Subsequently I admitted Segev (after a long waiting period) to the children’s rehabilitation hospital in Jerusalem to test the RTX and, at the suggestion of the head of pulmonary rehabilitation, the bipap machine which had been regarded as an absolute contraindication. We were not able to try the RTX as the doctor was reticent but we did try Bipap and IPV (interpulmonary percussive ventilation) with good results. Segev’s CO2 was measured as being as high as 47.
After much bureaucracy and wrangling I finally received authorization for the Bipap but the IPV was deemed “excessive” by health insurance. For four months I tried to make it work but the results were not merely disappointing but the machine became counterproductive, so I stopped its use.
Once again, after cancellations and much gnashing of teeth, we were back at the rehabilitation hospital to check the IPV and convince the insurance of its validity in providing my son with some help. Not only did we test it a second time successfully but I was also able (with sleight of hand) to arrange a test run of the RTX. Fantastic results all ‘round. I was both happy and dejected. Happy is obvious, but dejected since there was not one known case in the country where the health insurance had authorized the RTX for in home use.

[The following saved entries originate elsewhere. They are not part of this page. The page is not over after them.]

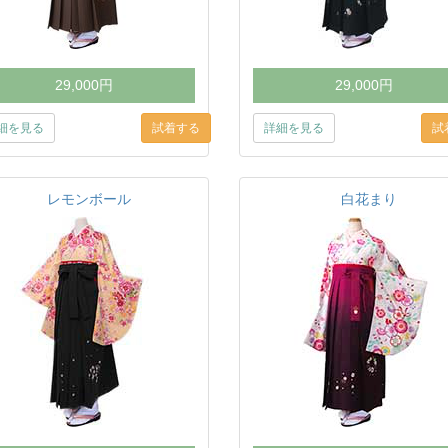
29,000円
29,000円
細を見る
詳細を見る
レモンボール
白花まり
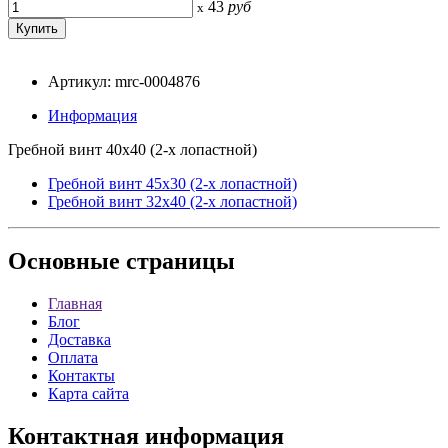
43
руб
x
Артикул: mrc-0004876
Информация
Гребной винт 40x40 (2-х лопастной)
Гребной винт 45x30 (2-х лопастной)
Гребной винт 32x40 (2-х лопастной)
Основные
страницы
Главная
Блог
Доставка
Оплата
Контакты
Карта сайта
Контактная
информация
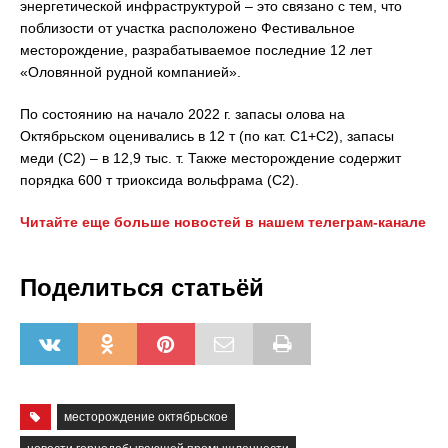
энергетической инфраструктурой – это связано с тем, что
поблизости от участка расположено Фестивальное
месторождение, разрабатываемое последние 12 лет
«Оловянной рудной компанией».
По состоянию на начало 2022 г. запасы олова на
Октябрьском оценивались в 12 т (по кат. С1+С2), запасы
меди (С2) – в 12,9 тыс. т. Также месторождение содержит
порядка 600 т триоксида вольфрама (С2).
Читайте еще больше новостей в нашем телеграм-канале
Поделиться статьёй
месторождение октябрьское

The authorization for the IPV actually came as a surprise to me but it is with us and has had much use, though the extent to which it works under the trying and complicated circumstances of Segev’s lungs is not the panacea I had hoped it would be. Still, it contributes and this warrants its continued inclusion in Segev’s varied daily schedule of treatments.
Eventually I was able to visit a pediatric ENT surgeon in Jerusalem, after three aborted attempts, to try and establish whether it was possible to see the extent of damage to my son’s phrenic nerve, which caused the paralysis. Transcutaneous stimulation was a possibility but, together with a further researched method of specialized MRI called magnetic resonance neurography, this will necessarily lead to a dead end unless there is the possibility of finding a surgeon who would be willing to undertake reconstruction of the nerve. The difficulty of such specialized surgery and the inherent danger of surgery for Segev in general has found me, as of this morning, with empty hands and the feeling that, when it could possibly matter most, all that I have for my son, are empty promises.